### WORK REQUEST A
According to the passage on land parcel clustering and filtering, what buffer is applied around existing wind farms?

### READING PASSAGE
FIG. 5 is a table view of a cluster in Oklahoma 500, according to an example of the present invention. Note that the top three owners 502 appear to be the same but are structured differently.

Rank all Possible Land Parcel Clusters

• • After building clusters around all filtered parcels with enough buildable land in the search radius, it sorts the clusters by score and removes any overlapping clusters with lower scores. The system iteratively chooses the best non-overlapping clusters until none are left or the specified number of clusters has been chosen. It also adds some ranking information to the output and formats/filters the output, and saves it to a file for a national aggregation later.

National Aggregation and Normalization

• • After all the regions have been run, the file outputs from each region are loaded sequentially, and then scores are normalized to a final 0-100 score.
  • All national files are outputted to S3, and the data is ingested into the Discover UI.

Filtering

Filtering allows objective removal of non-buildable areas and tries to consider edge cases where appropriate without being too restrictive. Areas that provide marginal or atypical development potential are kept in the system but are generally scored lower.

Wind Filters

• • Wind Buildable Land:
    • One example makes use of a geospatial database. The geospatial database is a collection of land areas that can technically support the construction and permitting of wind turbines based on sufficient setbacks from existing building footprints, transportation corridors, transmission lines, pipelines, airports, protected lands, critical habitats, wetlands, operating wind farms, city limits, and areas prone to frequent flooding.
  • Existing wind farms (from USGS/AWEA database) with 10 km buffer
    • Sources include: <https://eerscmap.usgs.gov/uswtdb>
  • Elevations >3000 meters
  • Parcels with very long/very scattered shapes: meant to remove transportation corridors and limited cases where all parcels with missing data in a county are grouped together
  • Parcels with small amounts of buildable land (scaled to farm size due to computing limitations)
    • 50 MW: <2 acres of buildable land
    • 100 MW: <4 acres of buildable land
    • 150 MW: <6 acres of buildable land
    • 200 MW: <8 acres of buildable land
    • 300 MW: <12 acres of buildable land
  • Very large parcels with <10% buildable land (meant to remove very large parcels that typically don't have much contiguous buildable land)

Solar Filters

• • Solar Buildable Land:
    • One example makes use of a geospatial database. The geospatial database is a collection of land areas that can technically support the construction and permitting of solar farms based on sufficient setbacks from existing building footprints, transportation corridors, transmission lines, pipelines, airports, helicopter landing pads, protected lands, critical habitat, wetlands, steep slopes, city limits, and areas prone to frequent flooding.

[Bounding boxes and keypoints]
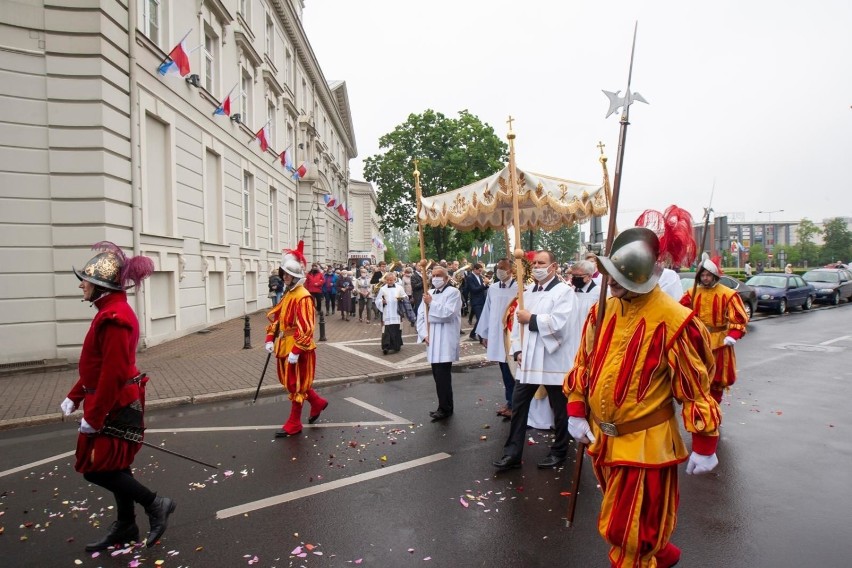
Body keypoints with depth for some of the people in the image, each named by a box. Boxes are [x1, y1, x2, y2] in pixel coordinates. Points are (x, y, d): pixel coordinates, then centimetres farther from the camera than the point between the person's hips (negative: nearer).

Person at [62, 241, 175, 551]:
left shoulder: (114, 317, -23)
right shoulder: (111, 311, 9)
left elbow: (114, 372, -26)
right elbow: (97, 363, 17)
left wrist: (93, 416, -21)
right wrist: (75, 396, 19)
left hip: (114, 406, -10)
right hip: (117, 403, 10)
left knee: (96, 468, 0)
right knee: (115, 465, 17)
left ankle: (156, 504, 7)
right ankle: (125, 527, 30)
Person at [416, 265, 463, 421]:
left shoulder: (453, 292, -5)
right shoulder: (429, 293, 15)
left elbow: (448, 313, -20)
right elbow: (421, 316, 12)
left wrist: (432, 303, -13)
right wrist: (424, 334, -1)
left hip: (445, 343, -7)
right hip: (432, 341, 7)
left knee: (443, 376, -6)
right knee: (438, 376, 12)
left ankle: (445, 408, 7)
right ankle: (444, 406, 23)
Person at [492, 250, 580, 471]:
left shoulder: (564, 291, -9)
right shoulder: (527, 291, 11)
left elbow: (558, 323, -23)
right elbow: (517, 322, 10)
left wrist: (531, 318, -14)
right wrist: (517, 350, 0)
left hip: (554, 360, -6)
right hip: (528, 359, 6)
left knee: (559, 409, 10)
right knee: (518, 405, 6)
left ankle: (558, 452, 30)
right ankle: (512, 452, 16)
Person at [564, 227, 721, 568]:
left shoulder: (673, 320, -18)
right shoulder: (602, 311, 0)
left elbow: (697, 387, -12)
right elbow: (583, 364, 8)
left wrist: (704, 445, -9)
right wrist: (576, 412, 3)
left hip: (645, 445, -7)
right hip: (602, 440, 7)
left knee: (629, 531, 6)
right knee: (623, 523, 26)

### WORK REQUEST B
Return the lines of the listing word for word, starting at the line that contains "left knee: (96, 468, 0)" and ending at the line that contains "right elbow: (583, 364, 8)".

### RESULT A
A 10 km buffer.

### RESULT B
left knee: (96, 468, 0)
right knee: (115, 465, 17)
left ankle: (156, 504, 7)
right ankle: (125, 527, 30)
Person at [416, 265, 463, 421]:
left shoulder: (453, 292, -5)
right shoulder: (429, 293, 15)
left elbow: (448, 313, -20)
right elbow: (421, 316, 12)
left wrist: (432, 303, -13)
right wrist: (424, 334, -1)
left hip: (445, 343, -7)
right hip: (432, 341, 7)
left knee: (443, 376, -6)
right knee: (438, 376, 12)
left ankle: (445, 408, 7)
right ankle: (444, 406, 23)
Person at [492, 250, 580, 471]:
left shoulder: (564, 291, -9)
right shoulder: (527, 291, 11)
left elbow: (558, 323, -23)
right elbow: (517, 322, 10)
left wrist: (531, 318, -14)
right wrist: (517, 350, 0)
left hip: (554, 360, -6)
right hip: (528, 359, 6)
left knee: (559, 409, 10)
right knee: (518, 405, 6)
left ankle: (558, 452, 30)
right ankle: (512, 452, 16)
Person at [564, 227, 721, 568]:
left shoulder: (673, 320, -18)
right shoulder: (602, 311, 0)
left elbow: (697, 387, -12)
right elbow: (583, 364, 8)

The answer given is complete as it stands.